▶ Exercise instructions:
**1.** In the text about AnySurfer, rewrite the passage between "The checklist AnySurfer" and "as a whole.", inclusive, with "BlindSurfer" changed to "WebSurfer" throughout.
**2.** Translate this sentence from the text about AnySurfer into Spanish: "The checklist AnySurfer uses when allocating the AnySurfer label is based on the Web Content Accessibility Guidelines (WCAG 2.0)."

▶ Text for analysis:
= AnySurfer =

AnySurfer is a Belgian organisation that promotes the accessibility of websites, apps, and digital documents for disabled individuals. It is also the name of a quality label which websites can obtain if they are fully accessible. AnySurfer is a national project run by Blindenzorg Licht en Liefde, a Belgian non-profit organisation that provides aid to the blind and the visually impaired.

The checklist AnySurfer uses when allocating the AnySurfer label is based on the Web Content Accessibility Guidelines (WCAG 2.0).

==History==
BlindSurfer was founded in 2001 by Rudi Canters, a blind Internet pioneer. He was aided in his efforts by Blindenzorg Licht en Liefde. Thanks to financial support by Gelijke Kansen Vlaanderen, the project was consolidated in 2002. After Canters' death on 14 April 2003, the project and the renown of its label continued to grow.

On 1 July 2006, BlindSurfer changed its name to AnySurfer. This was done in order to avoid reinforcing the stereotype that web accessibility only benefits the visually impaired, rather than people with disabilities as a whole.

▶ Provided data:
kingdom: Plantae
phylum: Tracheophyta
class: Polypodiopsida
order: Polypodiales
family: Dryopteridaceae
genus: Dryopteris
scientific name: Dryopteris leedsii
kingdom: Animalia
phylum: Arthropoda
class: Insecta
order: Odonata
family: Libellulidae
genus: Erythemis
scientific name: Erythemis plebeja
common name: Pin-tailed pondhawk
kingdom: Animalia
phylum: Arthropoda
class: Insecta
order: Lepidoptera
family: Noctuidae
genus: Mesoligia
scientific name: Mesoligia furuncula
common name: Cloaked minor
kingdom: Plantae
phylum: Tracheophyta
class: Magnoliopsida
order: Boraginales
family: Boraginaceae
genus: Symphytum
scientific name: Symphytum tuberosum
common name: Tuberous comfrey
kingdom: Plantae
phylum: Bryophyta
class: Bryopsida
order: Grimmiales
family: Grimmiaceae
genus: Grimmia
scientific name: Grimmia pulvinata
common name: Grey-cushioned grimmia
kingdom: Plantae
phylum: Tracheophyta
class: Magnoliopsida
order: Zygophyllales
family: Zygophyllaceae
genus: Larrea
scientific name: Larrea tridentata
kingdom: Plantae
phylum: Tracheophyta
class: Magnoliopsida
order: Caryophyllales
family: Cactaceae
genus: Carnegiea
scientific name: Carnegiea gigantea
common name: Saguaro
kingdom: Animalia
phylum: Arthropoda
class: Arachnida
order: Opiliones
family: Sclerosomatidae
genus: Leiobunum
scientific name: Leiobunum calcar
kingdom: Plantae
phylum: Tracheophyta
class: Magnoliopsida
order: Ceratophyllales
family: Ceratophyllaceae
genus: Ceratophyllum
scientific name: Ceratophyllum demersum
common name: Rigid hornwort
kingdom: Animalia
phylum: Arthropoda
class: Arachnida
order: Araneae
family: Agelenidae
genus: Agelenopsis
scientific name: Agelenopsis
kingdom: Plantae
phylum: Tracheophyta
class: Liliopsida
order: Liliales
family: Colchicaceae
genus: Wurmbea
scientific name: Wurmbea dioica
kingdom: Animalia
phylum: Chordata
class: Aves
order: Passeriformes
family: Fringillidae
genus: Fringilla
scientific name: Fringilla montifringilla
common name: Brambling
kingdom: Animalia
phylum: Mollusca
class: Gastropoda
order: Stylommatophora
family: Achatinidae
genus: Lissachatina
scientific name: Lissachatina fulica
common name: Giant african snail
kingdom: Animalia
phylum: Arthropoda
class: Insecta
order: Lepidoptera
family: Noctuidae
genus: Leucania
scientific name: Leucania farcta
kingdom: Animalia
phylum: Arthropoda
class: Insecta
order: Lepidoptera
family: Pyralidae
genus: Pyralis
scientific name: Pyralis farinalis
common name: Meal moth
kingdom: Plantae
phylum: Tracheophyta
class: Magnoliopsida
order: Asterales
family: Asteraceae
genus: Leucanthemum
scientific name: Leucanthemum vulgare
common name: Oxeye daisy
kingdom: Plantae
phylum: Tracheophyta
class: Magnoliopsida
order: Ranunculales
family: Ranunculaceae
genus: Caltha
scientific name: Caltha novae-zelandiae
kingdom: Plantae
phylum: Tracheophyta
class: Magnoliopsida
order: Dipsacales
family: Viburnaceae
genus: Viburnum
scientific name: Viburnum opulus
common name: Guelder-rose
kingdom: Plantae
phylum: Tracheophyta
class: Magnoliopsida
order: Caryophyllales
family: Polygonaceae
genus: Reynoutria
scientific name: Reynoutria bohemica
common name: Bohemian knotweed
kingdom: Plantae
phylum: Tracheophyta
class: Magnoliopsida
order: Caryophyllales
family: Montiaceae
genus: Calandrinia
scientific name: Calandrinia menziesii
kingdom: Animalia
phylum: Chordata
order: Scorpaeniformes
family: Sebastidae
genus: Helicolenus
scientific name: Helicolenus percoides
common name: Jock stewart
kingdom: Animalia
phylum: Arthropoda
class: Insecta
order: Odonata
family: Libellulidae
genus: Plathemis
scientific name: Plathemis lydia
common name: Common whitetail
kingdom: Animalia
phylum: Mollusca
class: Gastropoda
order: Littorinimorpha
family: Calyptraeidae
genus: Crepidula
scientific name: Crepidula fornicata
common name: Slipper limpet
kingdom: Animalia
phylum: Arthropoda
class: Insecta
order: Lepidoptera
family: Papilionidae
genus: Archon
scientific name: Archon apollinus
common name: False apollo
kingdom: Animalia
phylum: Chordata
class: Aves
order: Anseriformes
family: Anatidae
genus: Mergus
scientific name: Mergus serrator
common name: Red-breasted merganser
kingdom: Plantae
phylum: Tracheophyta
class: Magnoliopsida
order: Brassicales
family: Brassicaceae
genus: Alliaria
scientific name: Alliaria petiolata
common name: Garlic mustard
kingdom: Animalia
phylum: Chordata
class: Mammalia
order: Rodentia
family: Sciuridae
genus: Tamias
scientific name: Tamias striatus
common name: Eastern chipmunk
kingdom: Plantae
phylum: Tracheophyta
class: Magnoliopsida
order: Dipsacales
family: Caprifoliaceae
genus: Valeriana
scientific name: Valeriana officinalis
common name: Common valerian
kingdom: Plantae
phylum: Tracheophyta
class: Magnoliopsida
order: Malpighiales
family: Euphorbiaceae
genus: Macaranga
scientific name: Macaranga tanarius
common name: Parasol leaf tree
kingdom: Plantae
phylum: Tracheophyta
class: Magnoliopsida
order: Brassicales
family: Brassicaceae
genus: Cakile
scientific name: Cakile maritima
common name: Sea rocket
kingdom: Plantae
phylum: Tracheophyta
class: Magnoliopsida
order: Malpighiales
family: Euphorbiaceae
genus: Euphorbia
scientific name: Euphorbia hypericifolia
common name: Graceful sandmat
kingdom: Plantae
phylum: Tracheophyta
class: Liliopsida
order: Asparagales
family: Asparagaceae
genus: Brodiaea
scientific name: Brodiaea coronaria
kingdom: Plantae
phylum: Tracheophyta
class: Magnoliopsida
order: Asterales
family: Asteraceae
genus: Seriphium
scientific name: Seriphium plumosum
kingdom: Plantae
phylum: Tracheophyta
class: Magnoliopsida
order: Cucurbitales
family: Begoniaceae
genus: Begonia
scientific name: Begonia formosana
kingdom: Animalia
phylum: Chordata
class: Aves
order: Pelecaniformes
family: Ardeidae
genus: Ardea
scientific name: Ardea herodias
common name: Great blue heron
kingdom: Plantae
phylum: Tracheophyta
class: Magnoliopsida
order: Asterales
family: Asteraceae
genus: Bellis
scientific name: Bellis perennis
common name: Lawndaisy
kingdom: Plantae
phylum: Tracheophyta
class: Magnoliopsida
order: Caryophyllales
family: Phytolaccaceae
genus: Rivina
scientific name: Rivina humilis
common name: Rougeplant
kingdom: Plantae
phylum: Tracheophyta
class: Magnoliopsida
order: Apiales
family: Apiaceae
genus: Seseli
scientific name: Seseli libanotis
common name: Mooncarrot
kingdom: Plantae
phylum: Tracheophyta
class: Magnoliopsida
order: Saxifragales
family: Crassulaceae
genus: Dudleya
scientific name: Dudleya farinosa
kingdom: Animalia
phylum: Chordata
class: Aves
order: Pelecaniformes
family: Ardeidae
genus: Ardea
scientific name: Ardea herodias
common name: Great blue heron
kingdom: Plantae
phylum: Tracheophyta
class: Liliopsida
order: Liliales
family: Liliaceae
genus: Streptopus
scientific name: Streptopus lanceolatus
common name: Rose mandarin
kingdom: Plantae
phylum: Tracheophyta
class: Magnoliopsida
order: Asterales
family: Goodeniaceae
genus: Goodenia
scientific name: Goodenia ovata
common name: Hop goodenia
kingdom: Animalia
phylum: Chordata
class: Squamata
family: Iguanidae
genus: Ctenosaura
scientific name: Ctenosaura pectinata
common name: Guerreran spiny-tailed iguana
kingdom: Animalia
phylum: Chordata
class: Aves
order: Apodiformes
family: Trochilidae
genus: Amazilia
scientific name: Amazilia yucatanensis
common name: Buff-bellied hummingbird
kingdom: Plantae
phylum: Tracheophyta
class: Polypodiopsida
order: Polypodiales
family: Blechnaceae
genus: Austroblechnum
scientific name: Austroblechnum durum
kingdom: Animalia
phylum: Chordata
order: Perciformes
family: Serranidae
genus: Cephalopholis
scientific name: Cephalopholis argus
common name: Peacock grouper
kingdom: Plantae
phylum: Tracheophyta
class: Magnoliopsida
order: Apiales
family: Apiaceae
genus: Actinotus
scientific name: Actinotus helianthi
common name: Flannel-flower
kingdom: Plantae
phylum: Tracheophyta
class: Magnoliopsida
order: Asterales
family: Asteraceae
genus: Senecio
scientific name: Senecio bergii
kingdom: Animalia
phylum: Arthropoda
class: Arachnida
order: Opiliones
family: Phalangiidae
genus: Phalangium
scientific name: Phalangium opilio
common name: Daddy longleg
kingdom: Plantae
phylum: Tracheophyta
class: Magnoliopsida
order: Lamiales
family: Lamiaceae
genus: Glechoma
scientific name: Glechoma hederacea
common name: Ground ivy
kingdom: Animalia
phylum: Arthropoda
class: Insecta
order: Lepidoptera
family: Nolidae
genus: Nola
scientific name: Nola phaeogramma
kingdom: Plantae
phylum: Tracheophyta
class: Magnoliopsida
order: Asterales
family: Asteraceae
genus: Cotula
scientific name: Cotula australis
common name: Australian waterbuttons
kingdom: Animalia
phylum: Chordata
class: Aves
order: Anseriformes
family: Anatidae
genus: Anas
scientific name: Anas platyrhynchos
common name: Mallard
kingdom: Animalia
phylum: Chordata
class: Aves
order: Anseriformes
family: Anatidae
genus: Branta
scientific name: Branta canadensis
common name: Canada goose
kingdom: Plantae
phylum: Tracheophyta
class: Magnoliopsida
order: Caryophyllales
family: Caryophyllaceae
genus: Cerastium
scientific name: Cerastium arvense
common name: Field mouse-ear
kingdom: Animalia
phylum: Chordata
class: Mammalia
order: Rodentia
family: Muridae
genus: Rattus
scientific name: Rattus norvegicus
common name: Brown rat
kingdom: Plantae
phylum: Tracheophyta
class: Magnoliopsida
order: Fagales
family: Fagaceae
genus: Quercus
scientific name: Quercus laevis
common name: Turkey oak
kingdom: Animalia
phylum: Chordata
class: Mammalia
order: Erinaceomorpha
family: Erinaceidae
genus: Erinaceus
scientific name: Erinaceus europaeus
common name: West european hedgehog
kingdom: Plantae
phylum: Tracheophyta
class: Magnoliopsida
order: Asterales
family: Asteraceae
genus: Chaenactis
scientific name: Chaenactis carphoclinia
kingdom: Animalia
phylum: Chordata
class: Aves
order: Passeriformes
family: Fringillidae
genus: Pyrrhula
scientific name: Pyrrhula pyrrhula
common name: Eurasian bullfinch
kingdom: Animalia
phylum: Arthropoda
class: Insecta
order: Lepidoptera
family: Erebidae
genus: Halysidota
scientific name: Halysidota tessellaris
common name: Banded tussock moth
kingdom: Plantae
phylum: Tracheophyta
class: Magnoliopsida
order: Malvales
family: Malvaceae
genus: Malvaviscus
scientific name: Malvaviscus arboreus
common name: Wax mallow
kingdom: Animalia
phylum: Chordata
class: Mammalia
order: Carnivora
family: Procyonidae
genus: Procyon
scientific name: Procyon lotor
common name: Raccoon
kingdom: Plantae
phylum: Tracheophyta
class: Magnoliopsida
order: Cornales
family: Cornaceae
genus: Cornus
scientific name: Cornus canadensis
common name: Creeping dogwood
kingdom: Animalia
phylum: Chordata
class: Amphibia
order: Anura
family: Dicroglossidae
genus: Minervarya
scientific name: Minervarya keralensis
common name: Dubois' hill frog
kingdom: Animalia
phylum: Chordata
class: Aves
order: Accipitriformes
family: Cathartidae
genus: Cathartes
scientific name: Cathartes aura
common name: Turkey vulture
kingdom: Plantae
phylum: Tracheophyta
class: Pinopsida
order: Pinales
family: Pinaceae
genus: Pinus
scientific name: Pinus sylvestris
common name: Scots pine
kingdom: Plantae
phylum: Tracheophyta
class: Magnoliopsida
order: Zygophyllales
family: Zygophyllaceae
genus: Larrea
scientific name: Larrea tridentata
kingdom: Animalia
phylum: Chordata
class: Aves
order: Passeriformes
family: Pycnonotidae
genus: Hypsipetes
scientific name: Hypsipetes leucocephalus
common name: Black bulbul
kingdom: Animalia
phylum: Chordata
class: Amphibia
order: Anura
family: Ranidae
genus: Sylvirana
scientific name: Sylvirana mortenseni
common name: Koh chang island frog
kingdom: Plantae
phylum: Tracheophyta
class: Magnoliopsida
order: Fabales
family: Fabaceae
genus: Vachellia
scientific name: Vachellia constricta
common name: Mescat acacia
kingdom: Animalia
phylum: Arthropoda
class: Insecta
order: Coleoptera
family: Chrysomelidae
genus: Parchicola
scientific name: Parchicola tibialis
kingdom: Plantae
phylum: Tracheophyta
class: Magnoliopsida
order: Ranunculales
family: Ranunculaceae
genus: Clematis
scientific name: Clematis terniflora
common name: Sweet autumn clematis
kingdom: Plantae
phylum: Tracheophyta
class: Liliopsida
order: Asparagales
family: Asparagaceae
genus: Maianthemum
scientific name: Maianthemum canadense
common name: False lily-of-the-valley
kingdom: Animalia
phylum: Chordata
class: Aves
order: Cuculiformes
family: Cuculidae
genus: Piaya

▶ Results of the tasks:
**1.**
The checklist AnySurfer uses when allocating the AnySurfer label is based on the Web Content Accessibility Guidelines (WCAG 2.0).

==History==
WebSurfer was founded in 2001 by Rudi Canters, a blind Internet pioneer. He was aided in his efforts by Blindenzorg Licht en Liefde. Thanks to financial support by Gelijke Kansen Vlaanderen, the project was consolidated in 2002. After Canters' death on 14 April 2003, the project and the renown of its label continued to grow.

On 1 July 2006, WebSurfer changed its name to AnySurfer. This was done in order to avoid reinforcing the stereotype that web accessibility only benefits the visually impaired, rather than people with disabilities as a whole.

**2.** La lista de verificación que AnySurfer utiliza al otorgar la etiqueta AnySurfer se basa en las Pautas de Accesibilidad para el Contenido Web (WCAG 2.0).